Nabila masih berdiri dengan menaikkan salah satu alisnya. Mereka memang pernah berbicara di proses produksi, tapi Nabila ingat benar bahwa ia tidak pernah menyebutkan namanya sama sekali pada Rangga. Pertanyaan Nabila benar-benar membuat Rangga terdiam kaku. Tentu tindakan yang mencurigakan jika Rangga bilang pada Nabila bahwa ia mengetahui nama Nabila dari daftar buku yang ia cari.
"Saya rasa, saya belum pernah memberitahukan nama saya pada pak Rangga," ucap nabila lagi. "Bahkan di kantor produksi pun..."
"Ya, di kantor produksi!" potong Rangga. Rangga seperti telah teringat akan sesuatu yang membuat Nabila berhenti berbicara. "Aku menanyakannya pada Tyas," lanjut Rangga masih dengan nada tingginya. Nabila melihat ke arah Rangga sekali lagi. Ia justru semakin merasa aneh dengan itu.
"Mbak Tyas?" tanya Nabila. "Saya pikir, mbak Tyas juga tidak tahu nama saya," jelas Nabila.
"Mana ada supervisor yang tidak tahu nama karyawannya?" sanggah Rangga dengan cepat, mencoba mencari alasan.
"Tapi, saya kan masih baru pak," ucap Nabila.
"Justru karena kamu baru. Maka, data orang baru pasti gampang untuk dilihat," terang Rangga. Ia menjelaskannya dengan sedikit menggebu, seolah benar-benar meyakinkan Nabila bahwa yang dikatakan itu adalah benar.
"Oh... Jadi, mbak Tyas tahu nama saya?" Nabila mengangguk-anggukkan kepalanya.

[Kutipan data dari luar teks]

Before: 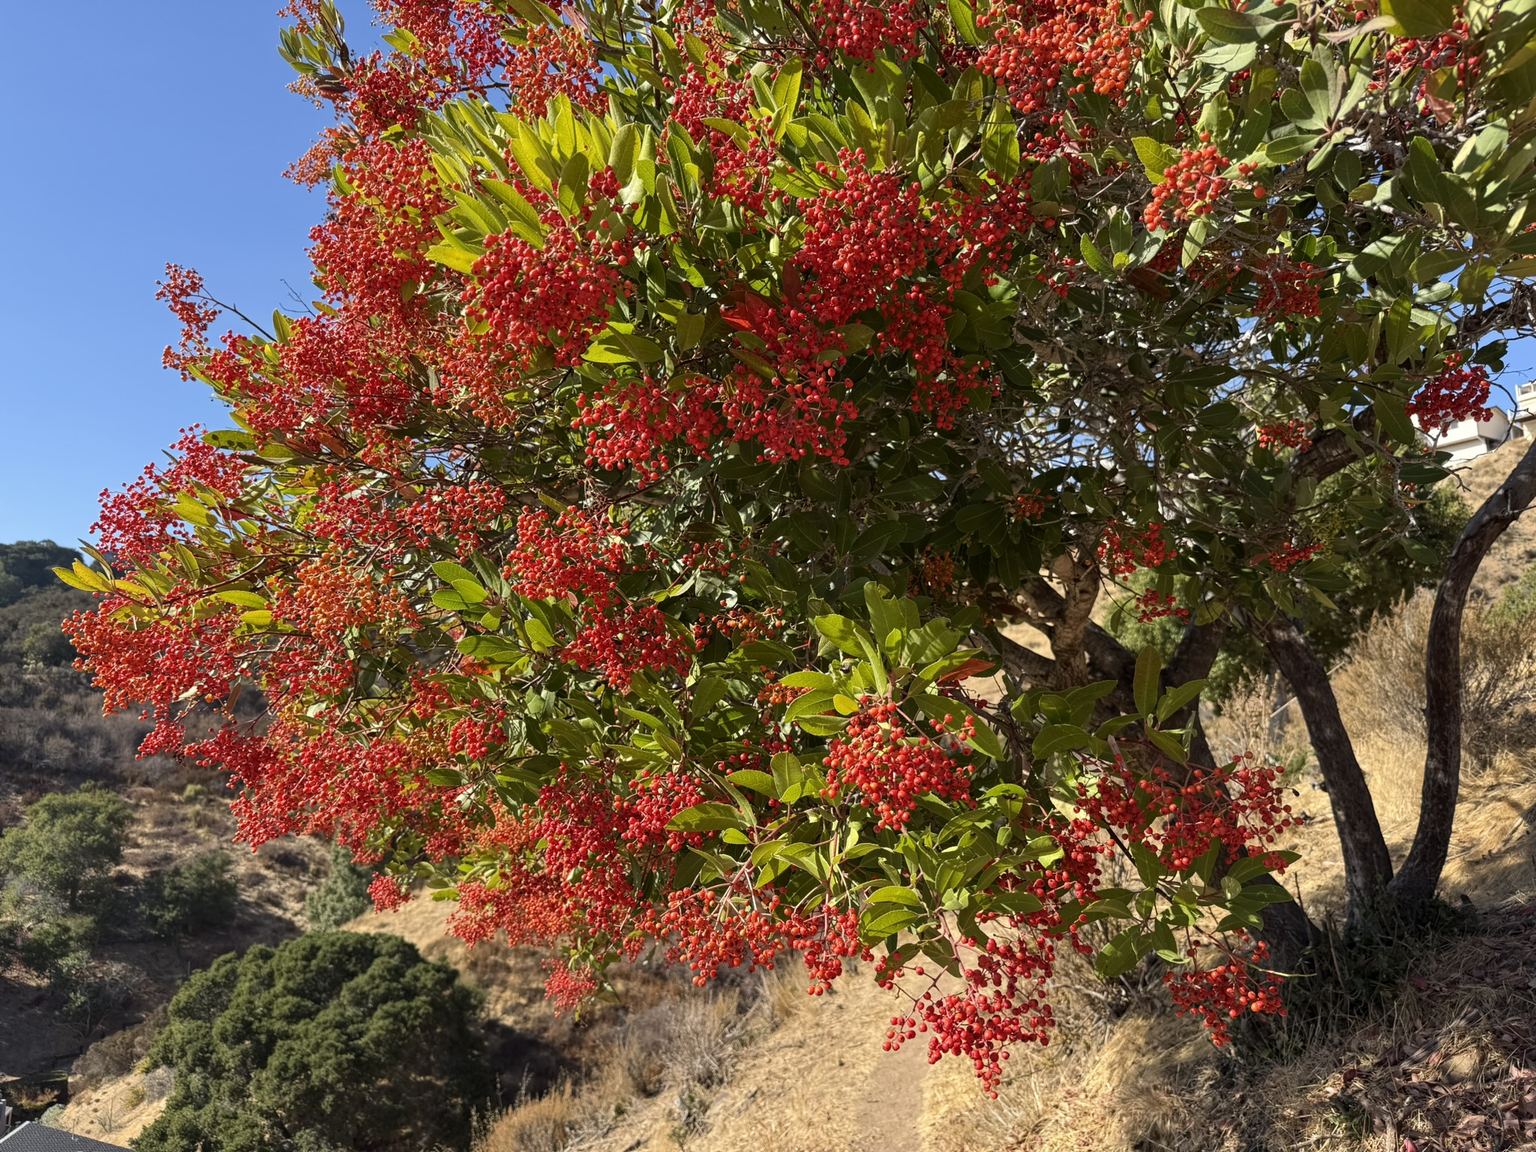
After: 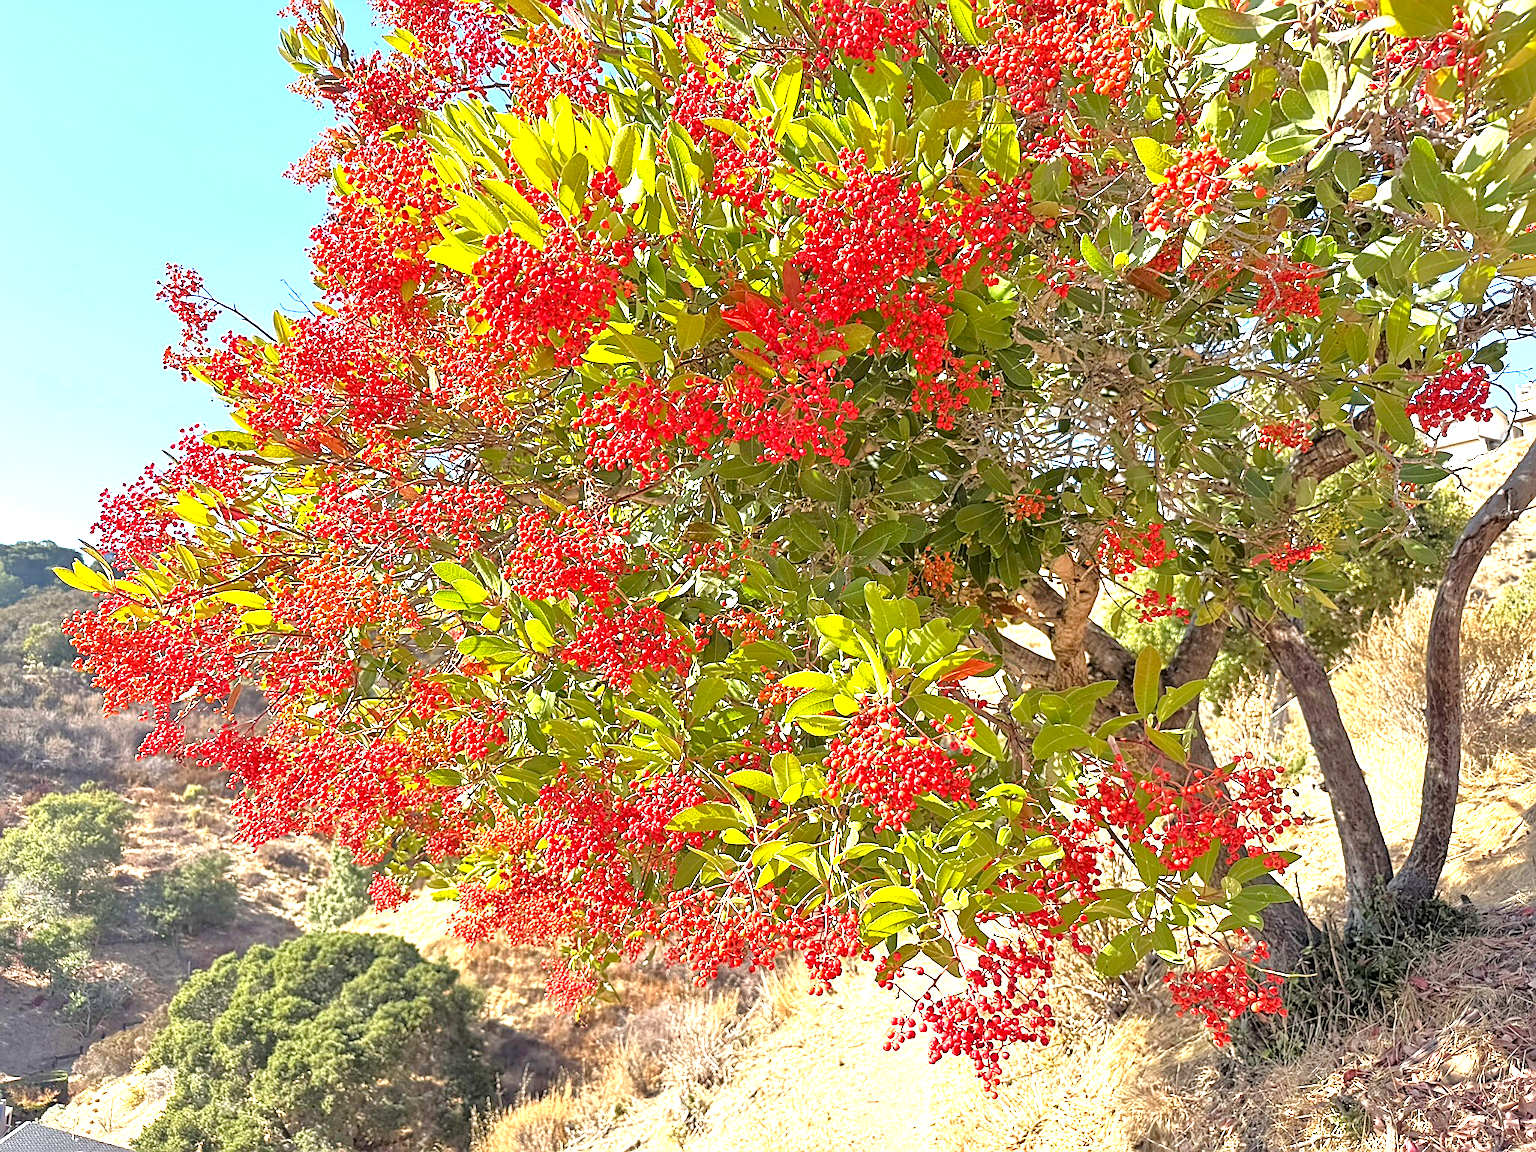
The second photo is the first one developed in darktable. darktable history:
tone equalizer: -7 EV 0.15 EV, -6 EV 0.6 EV, -5 EV 1.15 EV, -4 EV 1.33 EV, -3 EV 1.15 EV, -2 EV 0.6 EV, -1 EV 0.15 EV, mask exposure compensation -0.5 EV
exposure: black level correction 0, exposure 1.75 EV, compensate exposure bias true, compensate highlight preservation false
sharpen: amount 0.75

Nabila sudah bisa menerima penjelasan Rangga. Sedangkan Rangga, hanya menghela nafas lega tanpa sepengetahuan Nabila. Nabila melihat ke arah Rangga lagi. Rangga yang baru saja memasang wajah lega, segera menggantinya dengan wajah datar seketika. Ia pun juga menatap ke arah Nabila datar. Hening mendadak di antara mereka. Lalu, Nabila melihat jam tangannya, lalu Nabila nampak terkejut. Ia segera menatap ke Rangga cepat, akan meminta ijin pulang.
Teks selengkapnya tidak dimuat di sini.